*What needs to be done*:
Copy every record below exactly, leaving out any pictures.
*** The records Section Begins ***
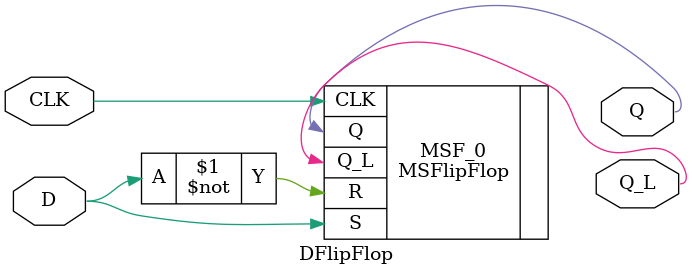
<source format=v>
`timescale 1ns / 1ps
module DFlipFlop(
    input CLK,
    input D,
    output Q,
    output Q_L
    );

	 MSFlipFlop MSF_0(.CLK(CLK), .S(D), .R(~D), .Q(Q), .Q_L(Q_L));

endmodule

</source>
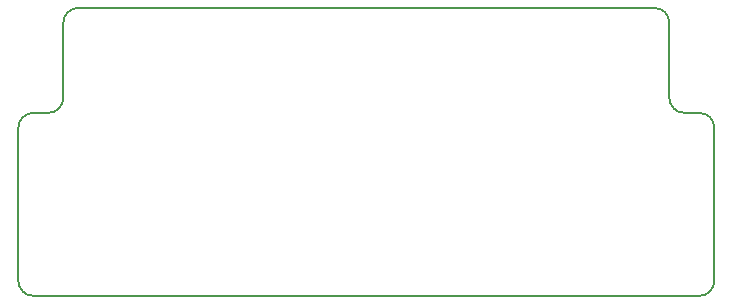
<source format=gbr>
G04 #@! TF.FileFunction,Profile,NP*
%FSLAX46Y46*%
G04 Gerber Fmt 4.6, Leading zero omitted, Abs format (unit mm)*
G04 Created by KiCad (PCBNEW 4.0.7) date Thu Nov 30 10:58:49 2017*
%MOMM*%
%LPD*%
G01*
G04 APERTURE LIST*
%ADD10C,0.100000*%
%ADD11C,0.150000*%
G04 APERTURE END LIST*
D10*
D11*
X122682000Y-111760000D02*
X179070000Y-111760000D01*
X121412000Y-97536000D02*
X121412000Y-110490000D01*
X121412000Y-110490000D02*
G75*
G03X122682000Y-111760000I1270000J0D01*
G01*
X180340000Y-97536000D02*
X180340000Y-110490000D01*
X179070000Y-111760000D02*
G75*
G03X180340000Y-110490000I0J1270000D01*
G01*
X177800000Y-96266000D02*
X179070000Y-96266000D01*
X180340000Y-97536000D02*
G75*
G03X179070000Y-96266000I-1270000J0D01*
G01*
X123952000Y-96266000D02*
X122682000Y-96266000D01*
X122682000Y-96266000D02*
G75*
G03X121412000Y-97536000I0J-1270000D01*
G01*
X123952000Y-96266000D02*
G75*
G03X125222000Y-94996000I0J1270000D01*
G01*
X176530000Y-94996000D02*
G75*
G03X177800000Y-96266000I1270000J0D01*
G01*
X176530000Y-88646000D02*
X176530000Y-94996000D01*
X126492000Y-87376000D02*
G75*
G03X125222000Y-88646000I0J-1270000D01*
G01*
X175260000Y-87376000D02*
X126492000Y-87376000D01*
X176530000Y-88646000D02*
G75*
G03X175260000Y-87376000I-1270000J0D01*
G01*
X125222000Y-88646000D02*
X125222000Y-94996000D01*
M02*

</source>
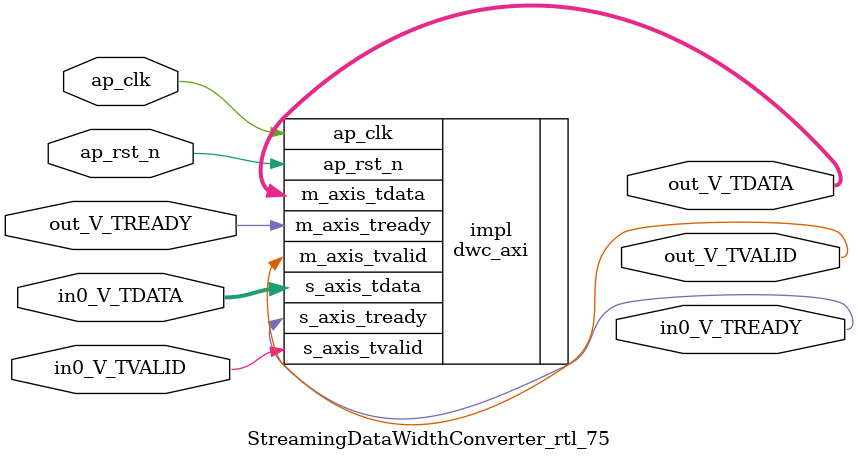
<source format=v>
/******************************************************************************
 * Copyright (C) 2023, Advanced Micro Devices, Inc.
 * All rights reserved.
 *
 * Redistribution and use in source and binary forms, with or without
 * modification, are permitted provided that the following conditions are met:
 *
 *  1. Redistributions of source code must retain the above copyright notice,
 *     this list of conditions and the following disclaimer.
 *
 *  2. Redistributions in binary form must reproduce the above copyright
 *     notice, this list of conditions and the following disclaimer in the
 *     documentation and/or other materials provided with the distribution.
 *
 *  3. Neither the name of the copyright holder nor the names of its
 *     contributors may be used to endorse or promote products derived from
 *     this software without specific prior written permission.
 *
 * THIS SOFTWARE IS PROVIDED BY THE COPYRIGHT HOLDERS AND CONTRIBUTORS "AS IS"
 * AND ANY EXPRESS OR IMPLIED WARRANTIES, INCLUDING, BUT NOT LIMITED TO,
 * THE IMPLIED WARRANTIES OF MERCHANTABILITY AND FITNESS FOR A PARTICULAR
 * PURPOSE ARE DISCLAIMED. IN NO EVENT SHALL THE COPYRIGHT HOLDER OR
 * CONTRIBUTORS BE LIABLE FOR ANY DIRECT, INDIRECT, INCIDENTAL, SPECIAL,
 * EXEMPLARY, OR CONSEQUENTIAL DAMAGES (INCLUDING, BUT NOT LIMITED TO,
 * PROCUREMENT OF SUBSTITUTE GOODS OR SERVICES; LOSS OF USE, DATA, OR PROFITS;
 * OR BUSINESS INTERRUPTION). HOWEVER CAUSED AND ON ANY THEORY OF LIABILITY,
 * WHETHER IN CONTRACT, STRICT LIABILITY, OR TORT (INCLUDING NEGLIGENCE OR
 * OTHERWISE) ARISING IN ANY WAY OUT OF THE USE OF THIS SOFTWARE, EVEN IF
 * ADVISED OF THE POSSIBILITY OF SUCH DAMAGE.
 *****************************************************************************/

module StreamingDataWidthConverter_rtl_75 #(
	parameter  IBITS = 4,
	parameter  OBITS = 8,

	parameter  AXI_IBITS = (IBITS+7)/8 * 8,
	parameter  AXI_OBITS = (OBITS+7)/8 * 8
)(
	//- Global Control ------------------
	(* X_INTERFACE_INFO = "xilinx.com:signal:clock:1.0 ap_clk CLK" *)
	(* X_INTERFACE_PARAMETER = "ASSOCIATED_BUSIF in0_V:out_V, ASSOCIATED_RESET ap_rst_n" *)
	input	ap_clk,
	(* X_INTERFACE_PARAMETER = "POLARITY ACTIVE_LOW" *)
	input	ap_rst_n,

	//- AXI Stream - Input --------------
	output	in0_V_TREADY,
	input	in0_V_TVALID,
	input	[AXI_IBITS-1:0]  in0_V_TDATA,

	//- AXI Stream - Output -------------
	input	out_V_TREADY,
	output	out_V_TVALID,
	output	[AXI_OBITS-1:0]  out_V_TDATA
);

	dwc_axi #(
		.IBITS(IBITS),
		.OBITS(OBITS)
	) impl (
		.ap_clk(ap_clk),
		.ap_rst_n(ap_rst_n),
		.s_axis_tready(in0_V_TREADY),
		.s_axis_tvalid(in0_V_TVALID),
		.s_axis_tdata(in0_V_TDATA),
		.m_axis_tready(out_V_TREADY),
		.m_axis_tvalid(out_V_TVALID),
		.m_axis_tdata(out_V_TDATA)
	);

endmodule

</source>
*** The records Section Ends ***
*Response*:
<source format=v>
`timescale 1ns / 1ps
module DFlipFlop(
    input CLK,
    input D,
    output Q,
    output Q_L
    );

	 MSFlipFlop MSF_0(.CLK(CLK), .S(D), .R(~D), .Q(Q), .Q_L(Q_L));

endmodule

</source>
<source format=gbr>
G04 #@! TF.FileFunction,Profile,NP*
%FSLAX46Y46*%
G04 Gerber Fmt 4.6, Leading zero omitted, Abs format (unit mm)*
G04 Created by KiCad (PCBNEW 4.0.7) date Thu Nov 30 10:58:49 2017*
%MOMM*%
%LPD*%
G01*
G04 APERTURE LIST*
%ADD10C,0.100000*%
%ADD11C,0.150000*%
G04 APERTURE END LIST*
D10*
D11*
X122682000Y-111760000D02*
X179070000Y-111760000D01*
X121412000Y-97536000D02*
X121412000Y-110490000D01*
X121412000Y-110490000D02*
G75*
G03X122682000Y-111760000I1270000J0D01*
G01*
X180340000Y-97536000D02*
X180340000Y-110490000D01*
X179070000Y-111760000D02*
G75*
G03X180340000Y-110490000I0J1270000D01*
G01*
X177800000Y-96266000D02*
X179070000Y-96266000D01*
X180340000Y-97536000D02*
G75*
G03X179070000Y-96266000I-1270000J0D01*
G01*
X123952000Y-96266000D02*
X122682000Y-96266000D01*
X122682000Y-96266000D02*
G75*
G03X121412000Y-97536000I0J-1270000D01*
G01*
X123952000Y-96266000D02*
G75*
G03X125222000Y-94996000I0J1270000D01*
G01*
X176530000Y-94996000D02*
G75*
G03X177800000Y-96266000I1270000J0D01*
G01*
X176530000Y-88646000D02*
X176530000Y-94996000D01*
X126492000Y-87376000D02*
G75*
G03X125222000Y-88646000I0J-1270000D01*
G01*
X175260000Y-87376000D02*
X126492000Y-87376000D01*
X176530000Y-88646000D02*
G75*
G03X175260000Y-87376000I-1270000J0D01*
G01*
X125222000Y-88646000D02*
X125222000Y-94996000D01*
M02*

</source>
<source format=v>
/******************************************************************************
 * Copyright (C) 2023, Advanced Micro Devices, Inc.
 * All rights reserved.
 *
 * Redistribution and use in source and binary forms, with or without
 * modification, are permitted provided that the following conditions are met:
 *
 *  1. Redistributions of source code must retain the above copyright notice,
 *     this list of conditions and the following disclaimer.
 *
 *  2. Redistributions in binary form must reproduce the above copyright
 *     notice, this list of conditions and the following disclaimer in the
 *     documentation and/or other materials provided with the distribution.
 *
 *  3. Neither the name of the copyright holder nor the names of its
 *     contributors may be used to endorse or promote products derived from
 *     this software without specific prior written permission.
 *
 * THIS SOFTWARE IS PROVIDED BY THE COPYRIGHT HOLDERS AND CONTRIBUTORS "AS IS"
 * AND ANY EXPRESS OR IMPLIED WARRANTIES, INCLUDING, BUT NOT LIMITED TO,
 * THE IMPLIED WARRANTIES OF MERCHANTABILITY AND FITNESS FOR A PARTICULAR
 * PURPOSE ARE DISCLAIMED. IN NO EVENT SHALL THE COPYRIGHT HOLDER OR
 * CONTRIBUTORS BE LIABLE FOR ANY DIRECT, INDIRECT, INCIDENTAL, SPECIAL,
 * EXEMPLARY, OR CONSEQUENTIAL DAMAGES (INCLUDING, BUT NOT LIMITED TO,
 * PROCUREMENT OF SUBSTITUTE GOODS OR SERVICES; LOSS OF USE, DATA, OR PROFITS;
 * OR BUSINESS INTERRUPTION). HOWEVER CAUSED AND ON ANY THEORY OF LIABILITY,
 * WHETHER IN CONTRACT, STRICT LIABILITY, OR TORT (INCLUDING NEGLIGENCE OR
 * OTHERWISE) ARISING IN ANY WAY OUT OF THE USE OF THIS SOFTWARE, EVEN IF
 * ADVISED OF THE POSSIBILITY OF SUCH DAMAGE.
 *****************************************************************************/

module StreamingDataWidthConverter_rtl_75 #(
	parameter  IBITS = 4,
	parameter  OBITS = 8,

	parameter  AXI_IBITS = (IBITS+7)/8 * 8,
	parameter  AXI_OBITS = (OBITS+7)/8 * 8
)(
	//- Global Control ------------------
	(* X_INTERFACE_INFO = "xilinx.com:signal:clock:1.0 ap_clk CLK" *)
	(* X_INTERFACE_PARAMETER = "ASSOCIATED_BUSIF in0_V:out_V, ASSOCIATED_RESET ap_rst_n" *)
	input	ap_clk,
	(* X_INTERFACE_PARAMETER = "POLARITY ACTIVE_LOW" *)
	input	ap_rst_n,

	//- AXI Stream - Input --------------
	output	in0_V_TREADY,
	input	in0_V_TVALID,
	input	[AXI_IBITS-1:0]  in0_V_TDATA,

	//- AXI Stream - Output -------------
	input	out_V_TREADY,
	output	out_V_TVALID,
	output	[AXI_OBITS-1:0]  out_V_TDATA
);

	dwc_axi #(
		.IBITS(IBITS),
		.OBITS(OBITS)
	) impl (
		.ap_clk(ap_clk),
		.ap_rst_n(ap_rst_n),
		.s_axis_tready(in0_V_TREADY),
		.s_axis_tvalid(in0_V_TVALID),
		.s_axis_tdata(in0_V_TDATA),
		.m_axis_tready(out_V_TREADY),
		.m_axis_tvalid(out_V_TVALID),
		.m_axis_tdata(out_V_TDATA)
	);

endmodule

</source>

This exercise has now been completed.